Crobox is built off of an open source community when it comes to our product development. We want to give back to that community by offering a transparent look into the inner-workings of our company through our Crobox Lab series. Throughout this series you will get a peek into the algorithms, theories, or processes we use in our framework.
Blog post by Axel Hirschel - former research intern at Crobox
Most recommender systems (RS) recommend items are based on the feedback of users, but imagine that a new user enters your site and has not yet given explicit or implicit feedback on any products.
Of course, one could just recommend the best reviewed items. But that may not always be the best choice. In this blog post, I will explain how a context-aware demographic RS is better equipped to deal with the cold-start problem of collaborative filtering RSs.
Collaborative Filtering RS
The main assumption behind the collaborative filtering RS is that if many people like both apples and oranges. And I like apples, there is a great possibility that I like oranges too. That idea can be extrapolated to a large database of films (Netflix), songs (Spotify), and products (Amazon).
With this method, companies are able to produce personalized recommendations for their users under one condition: the users need to have given feedback on product. Because otherwise, there is no data available to compare this user to other users.
Demographic RSs are equipped to deal with users that have not given feedback. This is because when a user enters a website, data is already available. For example, their location can be identified with their IP-address, their browser type is available, and their referrer site is indicated.
Using this information, it is possible to deduce the preferences of people based on individuals with similar demographic data. An example of this would be that if people on an iPhone, coming from Facebook, who live in Amsterdam have previously clicked on blue step-in bikes on a website, new users with this same data profile would also be interested in this kind of bike.
In addition to the demographic data, contextual data can also be used to boost the performance of demographic RSs. Contextual data is information that changes during a session, such as the time, how long users are browsing, and how many products they have clicked.
Often, the context in which users visit a website are important for their preferences. For example, in the winter users are more likely to buy warmer clothes and people who browse longer are more interested in higher specifications for their PCs.
Although context-aware RSs predict more relevant items to new users, their long-term performance is not nearly as fine-tuned as collaborative filtering. To exploit the strengths of both algorithms, they need to be combined into one hybrid RS.
Burke (2002) identified seven methods to do this.
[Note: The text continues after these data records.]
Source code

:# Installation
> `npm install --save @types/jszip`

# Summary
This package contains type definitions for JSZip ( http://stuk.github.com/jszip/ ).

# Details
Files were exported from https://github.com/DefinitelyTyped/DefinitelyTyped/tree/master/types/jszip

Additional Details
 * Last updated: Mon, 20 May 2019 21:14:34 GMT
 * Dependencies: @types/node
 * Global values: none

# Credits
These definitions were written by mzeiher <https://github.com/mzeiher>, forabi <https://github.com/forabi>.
But his research alludes to the three most promising types tested:
- Cascade Hybrid: Creates clusters based on demographic and contextual data, employs collaborative filtering to create a recommendation
- Feature Combination Hybrid: Merges the data of both recommendation systems and calculates the similarity scores with the combined data
- Switching Hybrid: Uses the recommendations of the context-aware demographic RS on short session length and switches to collaborative filtering on longer session lengths
Most effective combination
When tested, the Cascade and the Feature Combination hybrids obtain lower performance scores than the best performing algorithm on all session lengths. This means that the feedback data and the contextual/demographic data do not improve performance when combined.
The Switching Hybrid was found to be equal to the best performing algorithm on that session length and all other session lengths. This is a major success, as it proves that it is possible to combine the context-aware demographic RS with a collaborative filtering RS. And by doing so, the performance for new users is improved.
Many users normally leave website after a few clicks and the results described in this post indicate that constructing a context-aware demographic RS can contribute to better recommendations.
This means that if you use a collaborative filtering RS, then you should create a demographic RS as well and analyze on which session lengths it performs best.
Using the demographic RS on short session lengths and collaborative filtering on longer session lengths can increase the performance of the recommendation. And thus, your RS becomes better equipped to deal with new users!